New Mexico State Investment Council’s agri-heavy real return portfolio is generating strong returns in today’s market environment and favours the permanent endowment’s strategy to make cash-generating investments.

The $1.06 billion real return portfolio – comprising timber, agriculture, energy and infrastructure and others – returned a net 12.5 percent for the $21.5 billion endowment in 2016, according to NMSIC’s annual investment plan. This beats real estate’s 8.2 percent return during the same period and private equity’s 11 percent gains over 12 months ending in March. The portfolio increased by $466.7 million year-to-year.

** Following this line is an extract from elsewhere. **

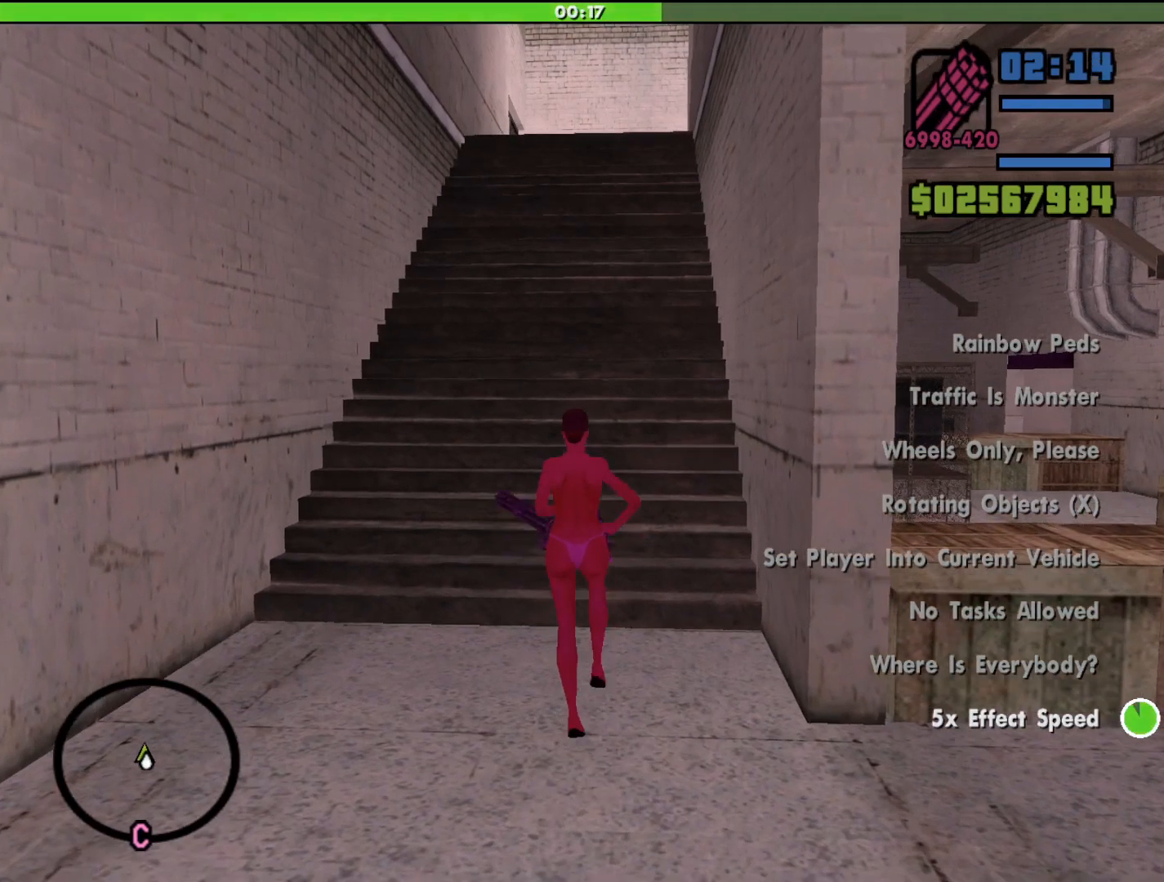
{"keys": ["w"], "mouse": [], "events": []}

Despite the solid performance, the institution is in the midst of a strategy shift that will see it redouble efforts to target infrastructure and energy after hitting allocation targets for timberland and agri in a short period of time.

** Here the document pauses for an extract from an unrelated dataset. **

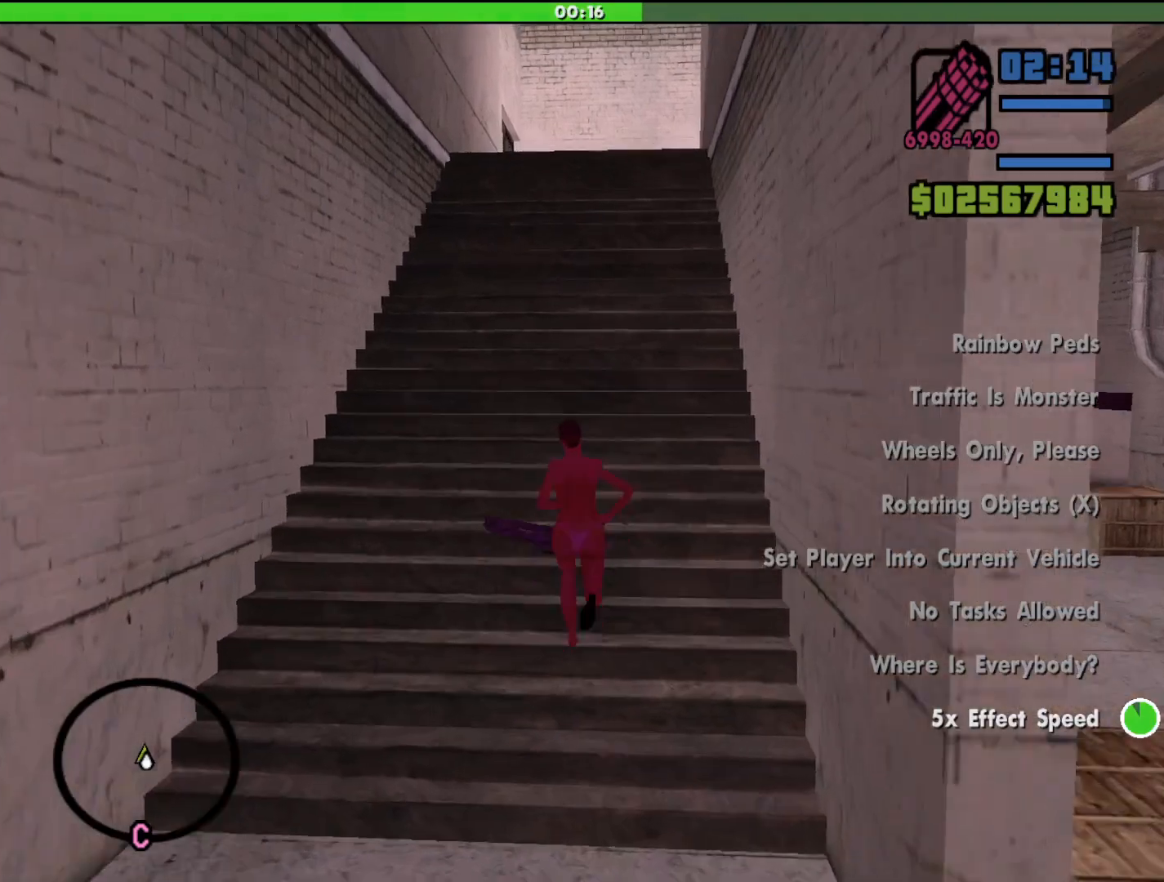
{"keys": ["w"], "mouse": [], "events": []}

“Those two areas, infrastructure and energy, are much larger than farmland and timber. We got full on timber and farmland fairly quickly,” Robert ‘Vince’ Smith, NMSIC’s chief investment officer, told sister publication Infrastructure Investor.

“With the agriculture and timber portfolios fully built-out, the focus for the near term will be to make commitments in the energy and infrastructure sectors,” concurred NMSIC in recent meeting materials.

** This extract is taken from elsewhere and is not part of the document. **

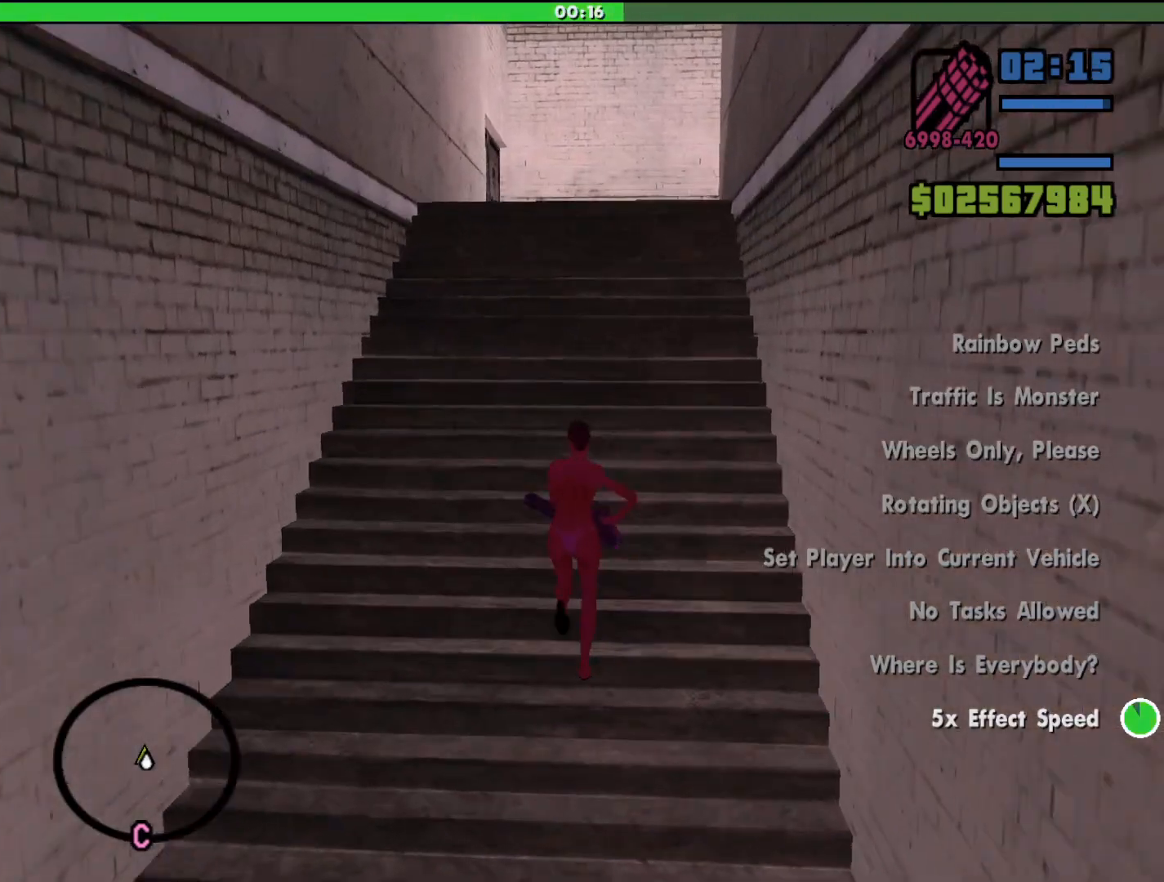
{"keys": ["w"], "mouse": [], "events": []}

The endowment’s past investments in the former two include a $100 million pledge to Brookfield Timberlands Fund V, $200 million to TIAA-CREF Global Agriculture Fund II, $125 million to Resource Management Service’s Evergreen US Forestland Fund, $75 million to Brookfield AgriLand Fund II and, most recently, a $50 million commitment to Agriculture Capital Management Fund II.

Agriculture and timberland represent 19.2 percent each of NMSIC’s real return portfolio, with energy and infrastructure respectively accounting for 30.7 percent and 26.3 percent. “Across the portfolio, we’re favouring investments that produce income as a larger portion of their total rate of return,” Smith said.

‘NO TIME TO CHASE RETURNS’

He indicated the endowment is forecasting its 2018 real return allocation will drop from $300 million to around $175 million a year until the real return portfolio is fully invested.

The real return portfolio has a 12 percent target allocation from each of NMSIC’s two permanent funds, and those two funds are 95 percent of NMSIC’s total portfolio. Seventy-five percent of the allocation is for hard assets and the rest for financial assets.

NMSIC began investing in real return assets in 2011 to diversify its portfolio from high equity and risk exposure, Smith said. Now, in a slow-growth economy, with modest interest rates and stable inflation, the steady cashflow that is a hallmark of infrastructure investments is looking attractive.

“Generally, the belief is that now is not a time to chase returns, but instead is a time to protect capital,” NMSIC said. But Smith explained NMSIC’s real return strategy is not easily influenced by external market conditions.

“I don’t think we’re constructing it in any particular way because of that environment,” he said. “If we had a higher-growth environment, I guess the question then would be: ‘Would we construct it differently?’– and I don’t know that we would.”